Figures lie and liars, well, you know. Liars in the health insurance industry are going to plenty of trouble to disseminate their latest lying figures. The Post-Dispatch printed them a week ago Monday, in an AP news article.
Quick quiz: What do these enterprises have in common? Farm and construction machinery, Tupperware, the railroads, Hershey sweets, Yum food brands and Yahoo?
Answer: They’re all more profitable than the health insurance industry.
Health insurance profit margins typically run about 6 percent, give or take a point or two. That’s anemic compared with other forms of insurance and a broad array of industries, even some beleaguered ones.
Profits barely exceeded 2 percent of revenue in the latest annual measure. This partly explains why the credit ratings of some of the largest insurers were downgraded to negative from stable heading into this year, as investors were warned of a stagnant if not shrinking market for private plans.

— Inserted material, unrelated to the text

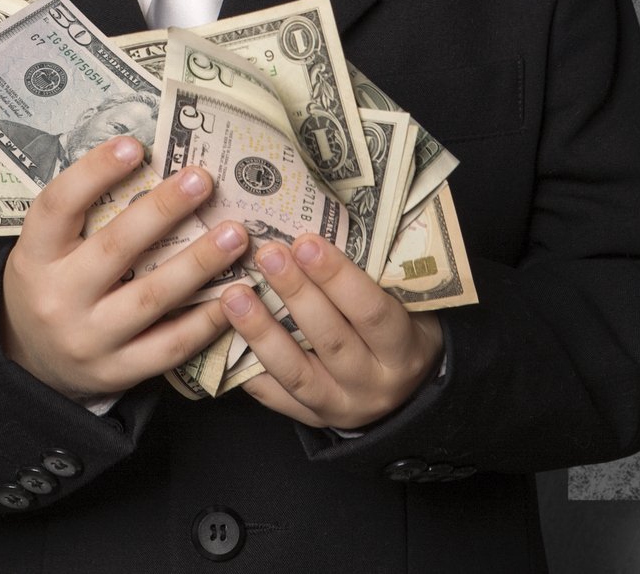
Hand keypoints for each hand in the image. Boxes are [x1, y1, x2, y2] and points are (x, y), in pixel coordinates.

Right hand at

Then on Thursday, the P-D gave an insurance industry spokeshole space on the op-ed page to reiterate that line:
Health insurers’ profits are 3 percent to 5 percent. The average profit margin for Standard & Poor’s 500 is 12 percent.
Chances are good that the AP story quoted above also appeared in the KC Star, not to mention the Washington Post, the New York Times, the Chicago Sun Times, the Dallas Herald, the Los Angeles Times and …..

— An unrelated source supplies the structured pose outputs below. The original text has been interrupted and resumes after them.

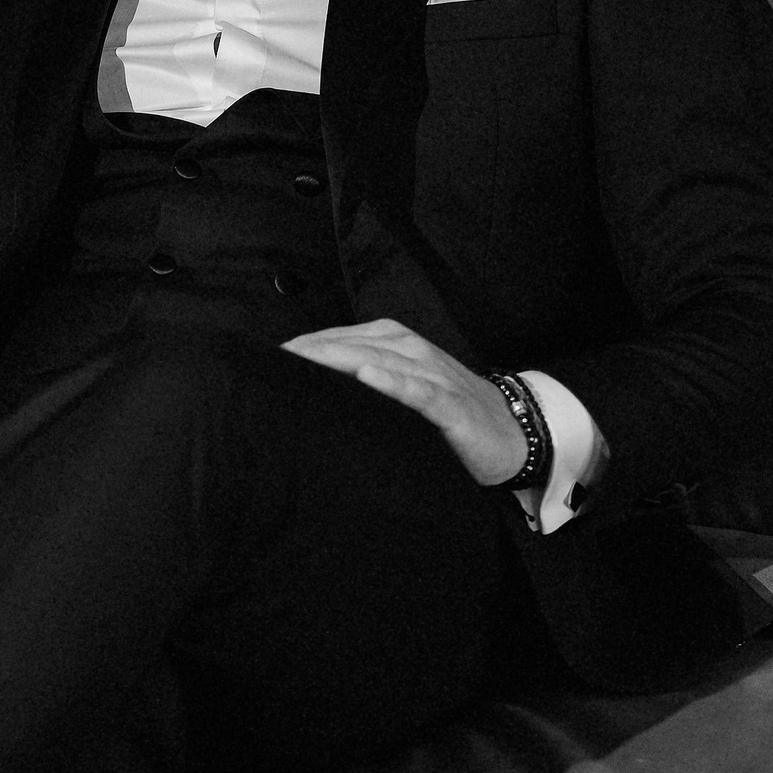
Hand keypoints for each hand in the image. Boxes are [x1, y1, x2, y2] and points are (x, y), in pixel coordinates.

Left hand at [282, 319, 527, 486]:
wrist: (510, 433)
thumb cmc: (446, 413)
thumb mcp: (400, 390)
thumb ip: (360, 383)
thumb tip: (306, 389)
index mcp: (394, 343)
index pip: (337, 339)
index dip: (301, 349)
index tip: (262, 362)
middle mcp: (411, 350)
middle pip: (350, 346)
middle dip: (309, 353)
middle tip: (268, 365)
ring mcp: (433, 375)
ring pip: (379, 360)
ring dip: (340, 360)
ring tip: (301, 363)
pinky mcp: (451, 404)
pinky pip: (420, 390)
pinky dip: (395, 383)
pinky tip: (368, 378)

Before you shed any tears for the way that WellPoint and UnitedHealth have been vilified for excessive profits, consider a study released by HCAN (Health Care for America Now) late last May, which begs to differ with the insurance company line:
Profits at 10 of the country’s largest publicly traded health insurance companies rose 428 percent from 2000 to 2007, while consumers paid more for less coverage. One of the major reasons, according to a new study, is the growing lack of competition in the private health insurance industry that has led to near monopoly conditions in many markets.
(…)In the past 13 years, more than 400 corporate mergers have involved health insurers, and a small number of companies now dominate local markets but haven’t delivered on promises of increased efficiency. According to the American Medical Association, 94 percent of insurance markets in the United States are now highly concentrated, and insurers are thriving in the anti-competitive marketplace, raking in enormous profits and paying out huge CEO salaries.

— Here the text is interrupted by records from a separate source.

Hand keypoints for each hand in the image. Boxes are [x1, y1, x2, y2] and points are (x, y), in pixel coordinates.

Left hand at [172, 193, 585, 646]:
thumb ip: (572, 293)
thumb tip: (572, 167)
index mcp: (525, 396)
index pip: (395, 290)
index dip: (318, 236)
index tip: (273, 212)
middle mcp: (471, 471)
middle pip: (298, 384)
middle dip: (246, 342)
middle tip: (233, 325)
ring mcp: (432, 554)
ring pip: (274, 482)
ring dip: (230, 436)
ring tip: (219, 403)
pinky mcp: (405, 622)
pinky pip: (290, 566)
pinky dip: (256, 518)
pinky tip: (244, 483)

Of course, we shouldn’t let our wish for affordable health care make villains where they don’t exist. How can we be sure that the HCAN report is more reliable than the info the Post-Dispatch is helping health insurers disseminate? For starters, AHIP (America’s Health Insurance Plans) has been zig zagging between various untruths and misrepresentations so regularly that AHIP President and CEO, Karen Ignagi, thinks a zig zag is the shortest distance between two points.
A story by Joanne Silberner at NPR explains this specific misrepresentation:
Insurers are measuring their profits against total health care spending. That’s all the money you and I and employers and insurers and the government spend for doctors’ visits, hospitalizations, drugs and other things.
By using the total health care costs, their profits look lower.
All this is not to say that insurance company profits are the only driving force in rising health care costs. But when you know that AHIP is lying to you, you get understandably cynical about any of their pretended promises to cooperate.